The First 100 Pages: Was by Geoff Ryman

This month I’m reading Geoff Ryman’s Was. It was first released in 1992 in hardcover, three year’s before Gregory Macguire’s Wicked.  I haven’t read Wicked, but find it unfortunate that Was just didn’t seem to catch on like Macguire’s book did in 1995.  I had not even heard of Ryman’s book till last year when I came across it on a random search on Amazon and added it to my Wish List.  I broke down and treated myself to a used copy this year for under $3.00.

I just passed the 100 page mark last night (the reason for the title of this post, and possibly a post I’ll continue in the future for other reads.)  At first, the book was moving at a very slow pace, and though tempted to put it down I really wanted to like the book so I stuck with it.  I’m glad I did.

The book follows three distinct storylines all related to the Wizard of Oz.  First, there’s Dorothy as a little girl and the events that lead her to have to go live with Auntie Em and how her new life in Kansas is.  This part has been most of the first 100 pages thus far.
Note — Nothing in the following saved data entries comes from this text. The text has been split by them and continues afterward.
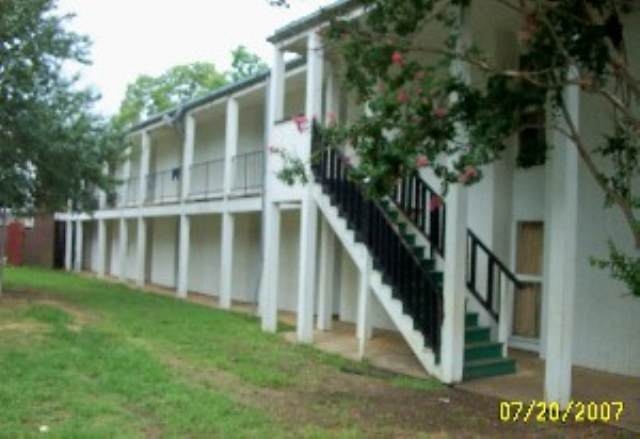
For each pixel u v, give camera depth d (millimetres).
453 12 10516
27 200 20297
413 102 8406
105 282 30266
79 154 20094
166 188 27906
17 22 18109
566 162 9727
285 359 13008
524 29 8289
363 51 8883
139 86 50156
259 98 21547
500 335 12617
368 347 14180
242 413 8852
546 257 13414
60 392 9484
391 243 12523
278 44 16125
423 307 11766
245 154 21484
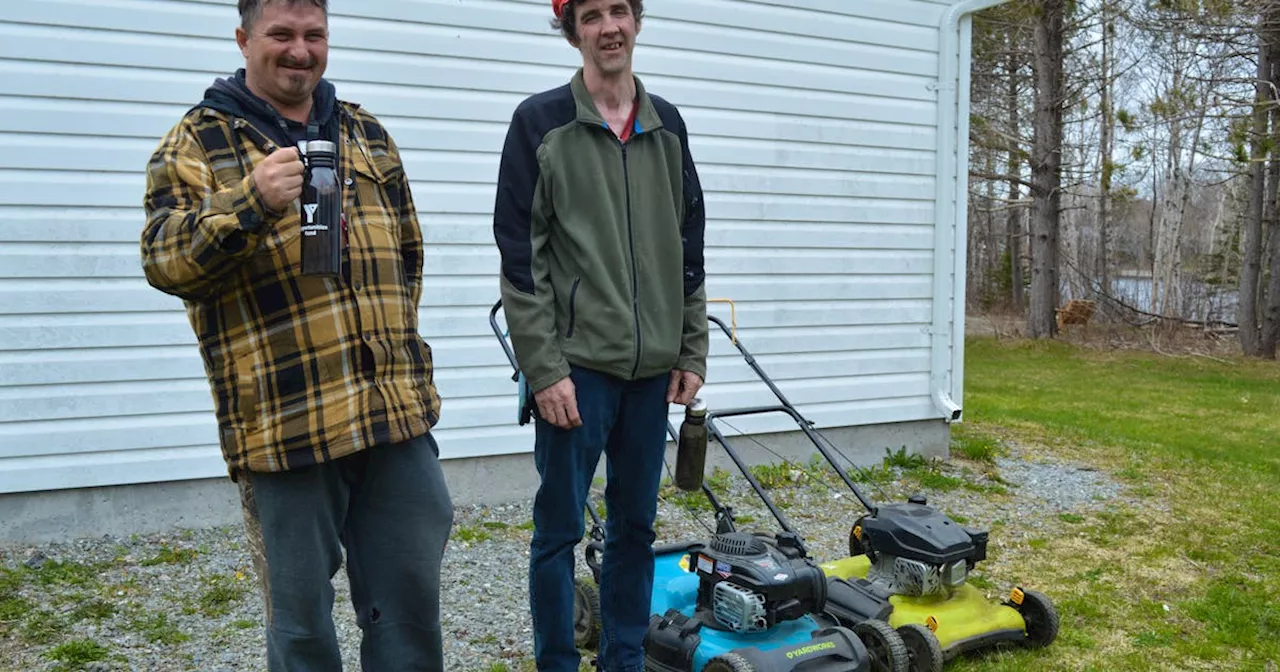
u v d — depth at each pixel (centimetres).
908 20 750
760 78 695
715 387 698
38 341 523
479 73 609
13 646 403
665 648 360
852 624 388
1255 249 1861
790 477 702
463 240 612
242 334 234
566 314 297
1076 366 1689
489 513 609
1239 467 836
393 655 257
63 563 500
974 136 2025
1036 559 561
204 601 458
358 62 578
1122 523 637
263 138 235
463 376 617
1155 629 456
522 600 468
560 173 288
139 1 531
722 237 692
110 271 536
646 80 659
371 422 240
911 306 771
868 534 422
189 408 557
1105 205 2711
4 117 509
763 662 332
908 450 779
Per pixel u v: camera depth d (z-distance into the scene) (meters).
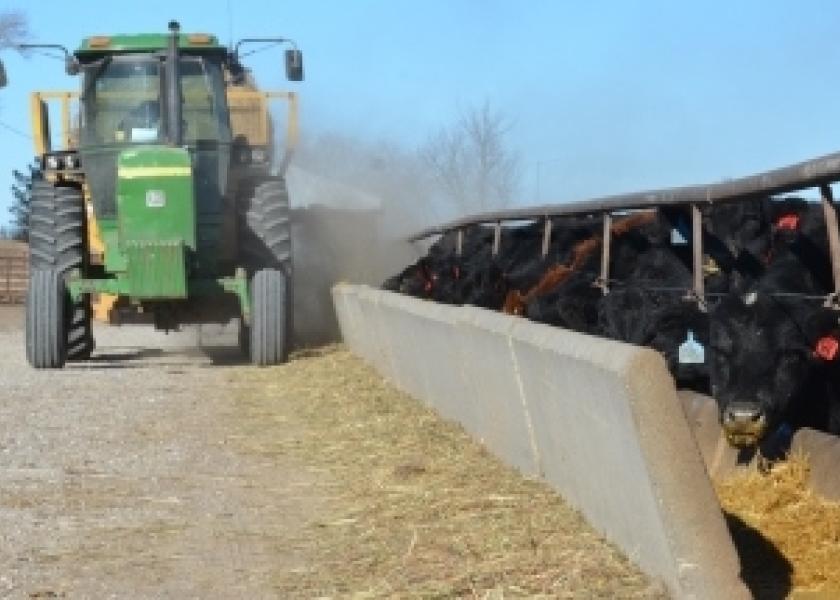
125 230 18.30
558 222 16.94
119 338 24.64
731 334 9.56
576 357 7.89
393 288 19.91
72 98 22.97
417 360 13.91
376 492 9.79
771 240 11.44
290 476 10.67
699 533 6.63
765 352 9.44
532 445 9.51
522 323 9.69
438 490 9.56
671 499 6.66
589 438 7.92
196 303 19.77
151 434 12.80
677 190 12.04
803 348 9.44
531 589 7.09
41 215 19.47
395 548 8.15
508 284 15.42
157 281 18.31
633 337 11.74
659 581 6.93
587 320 13.56
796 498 8.45
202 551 8.38
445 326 12.20
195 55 19.94
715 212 12.52
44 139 22.64
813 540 7.73
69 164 20.14
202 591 7.51
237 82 20.83
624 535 7.51
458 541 8.15
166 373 18.11
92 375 17.92
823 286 10.46
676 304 11.61
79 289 19.03
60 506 9.64
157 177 18.27
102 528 8.98
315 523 8.98
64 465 11.19
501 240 18.23
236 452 11.81
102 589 7.57
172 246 18.25
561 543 7.86
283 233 20.16
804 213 10.74
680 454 6.69
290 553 8.27
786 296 9.74
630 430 6.91
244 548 8.43
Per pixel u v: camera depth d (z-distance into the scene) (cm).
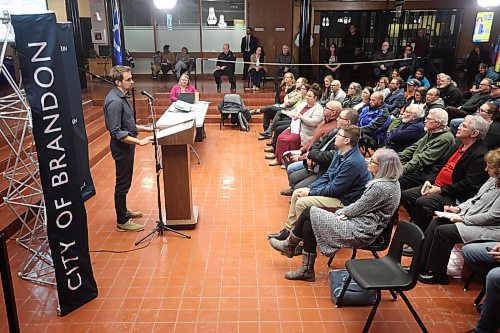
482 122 307
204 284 301
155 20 1182
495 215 264
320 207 319
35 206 323
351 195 315
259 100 913
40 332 252
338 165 326
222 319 263
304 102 591
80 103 359
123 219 382
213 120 865
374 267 249
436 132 381
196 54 1212
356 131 309
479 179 307
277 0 1121
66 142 253
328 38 1158
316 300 283
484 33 1093
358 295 274
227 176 543
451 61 1155
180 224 384
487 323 229
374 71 984
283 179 530
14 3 423
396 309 273
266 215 421
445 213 287
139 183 509
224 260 334
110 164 580
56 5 996
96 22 1114
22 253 340
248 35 1070
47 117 241
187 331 253
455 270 319
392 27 1145
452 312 269
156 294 289
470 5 1099
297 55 1155
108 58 1130
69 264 265
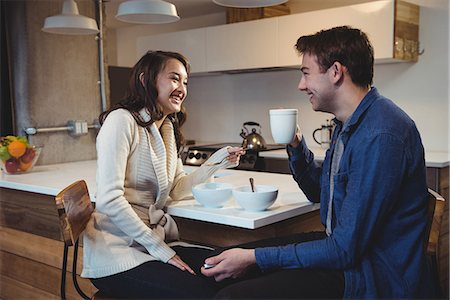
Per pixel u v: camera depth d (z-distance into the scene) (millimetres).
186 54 4406
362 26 3262
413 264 1252
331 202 1348
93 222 1580
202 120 4961
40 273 2398
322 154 3416
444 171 2910
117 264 1487
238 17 4086
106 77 3311
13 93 2930
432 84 3422
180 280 1406
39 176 2469
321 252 1224
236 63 4043
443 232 2932
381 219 1212
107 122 1545
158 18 2432
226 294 1233
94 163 3041
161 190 1630
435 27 3373
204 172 1789
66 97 3074
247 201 1512
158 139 1609
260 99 4449
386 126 1205
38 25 2900
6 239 2566
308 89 1378
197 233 1939
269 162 3604
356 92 1327
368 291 1219
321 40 1336
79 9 3146
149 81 1598
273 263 1277
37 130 2881
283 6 4094
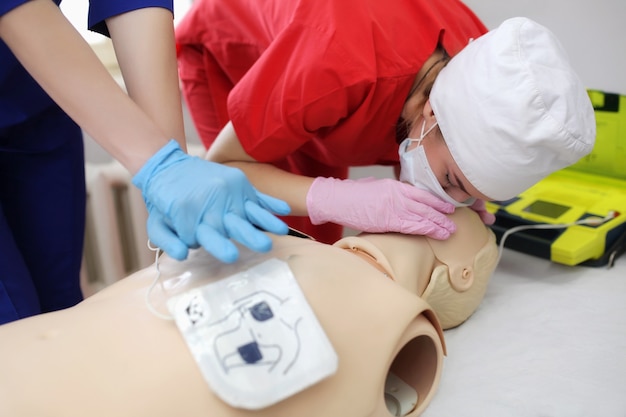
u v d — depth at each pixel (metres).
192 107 1.42
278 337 0.56
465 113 0.84
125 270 1.73
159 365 0.55
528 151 0.81
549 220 1.19
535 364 0.85
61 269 1.11
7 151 0.96
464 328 0.95
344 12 0.92
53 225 1.06
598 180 1.32
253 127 0.99
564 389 0.79
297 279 0.64
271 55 0.95
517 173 0.84
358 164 1.20
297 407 0.57
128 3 0.81
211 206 0.66
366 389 0.61
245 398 0.52
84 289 1.64
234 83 1.30
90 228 1.65
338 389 0.59
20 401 0.52
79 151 1.06
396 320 0.64
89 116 0.71
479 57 0.83
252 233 0.65
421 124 0.94
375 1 0.97
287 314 0.58
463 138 0.85
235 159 1.08
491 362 0.86
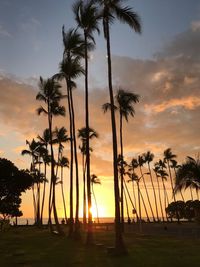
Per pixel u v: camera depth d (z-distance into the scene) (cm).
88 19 3575
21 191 7381
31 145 8694
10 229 6956
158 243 3544
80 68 4219
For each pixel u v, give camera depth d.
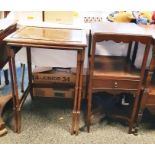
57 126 1.85
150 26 1.83
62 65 2.06
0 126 1.69
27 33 1.61
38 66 2.13
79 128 1.84
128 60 1.92
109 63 1.82
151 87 1.69
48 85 2.14
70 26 1.87
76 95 1.62
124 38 1.43
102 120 1.96
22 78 2.29
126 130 1.85
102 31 1.49
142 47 1.83
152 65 1.54
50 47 1.44
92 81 1.59
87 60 1.97
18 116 1.69
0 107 1.91
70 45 1.42
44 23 1.91
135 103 1.68
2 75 2.57
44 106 2.13
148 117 2.04
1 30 1.60
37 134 1.74
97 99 2.15
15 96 1.63
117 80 1.59
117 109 2.04
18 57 2.07
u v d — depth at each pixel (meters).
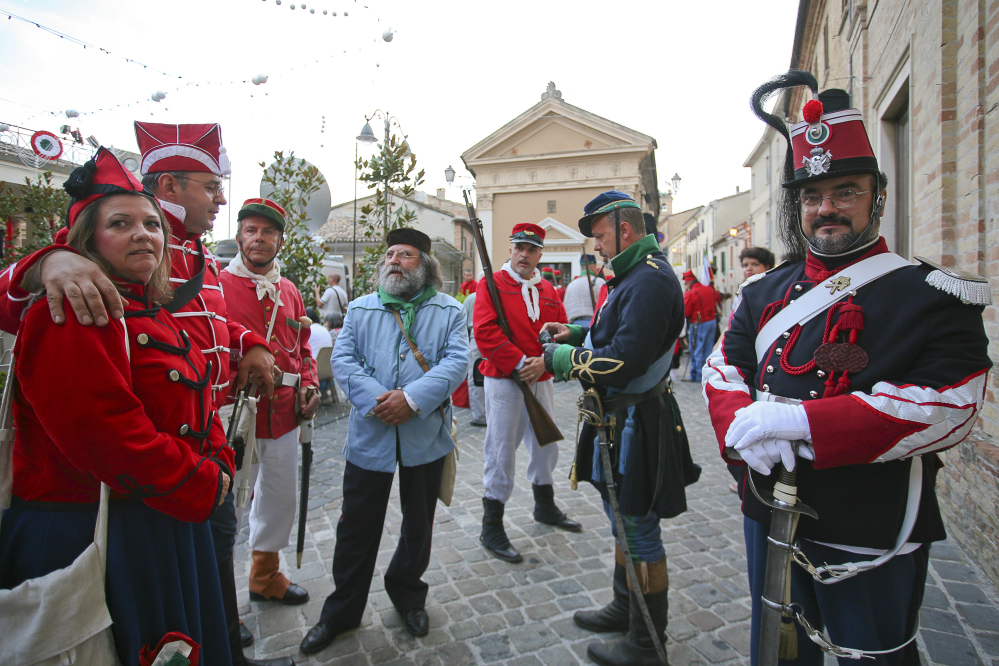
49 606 1.06
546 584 2.57
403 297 2.36
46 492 1.14
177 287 1.55
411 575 2.24
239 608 2.39
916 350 1.16
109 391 1.06
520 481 4.00
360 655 2.07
There has been only two chapters so far covering a second storyline about a young man that seems to be obsessed with the Wizard of Oz and going to Kansas to find the “real” locations of where Dorothy lived.  Not much has been revealed about this part of the story so far, other than what I read on the back of the book.

The last story line follows Judy Garland.  The first chapter was about her when she was born Frances Gumm and performed with her sisters.  It was a brief glimpse into her family life, then there was another beautifully written chapter about her on the set of Oz having a discussion with her make-up artist.  It was pretty much this chapter that really got the story going and made me change my mind about putting the book down.

The book reminds me a bit of Michael Cunningham’s The Hours, a book I loved, in the way that it follows three different story lines that are loosely connected in some way whether it be historical or even just coincidence. Although a slow read in the beginning, I kind of enjoyed that because Ryman is such an interesting writer.  I feel like I have to read it slow because I don’t want to miss anything.  There are definitely quotes here I want to underline and share later with my full review of the book.  His writing his so simple, yet thought provoking.  Even haunting, despite that being a clichè I seem to use a lot lately.

Hoping to finish this one before vacation.  Not sure how much time I’ll have for reading in New Orleans in a couple of weeks, but I want to be armed with something good or buy something while I’m there to read myself to sleep at night.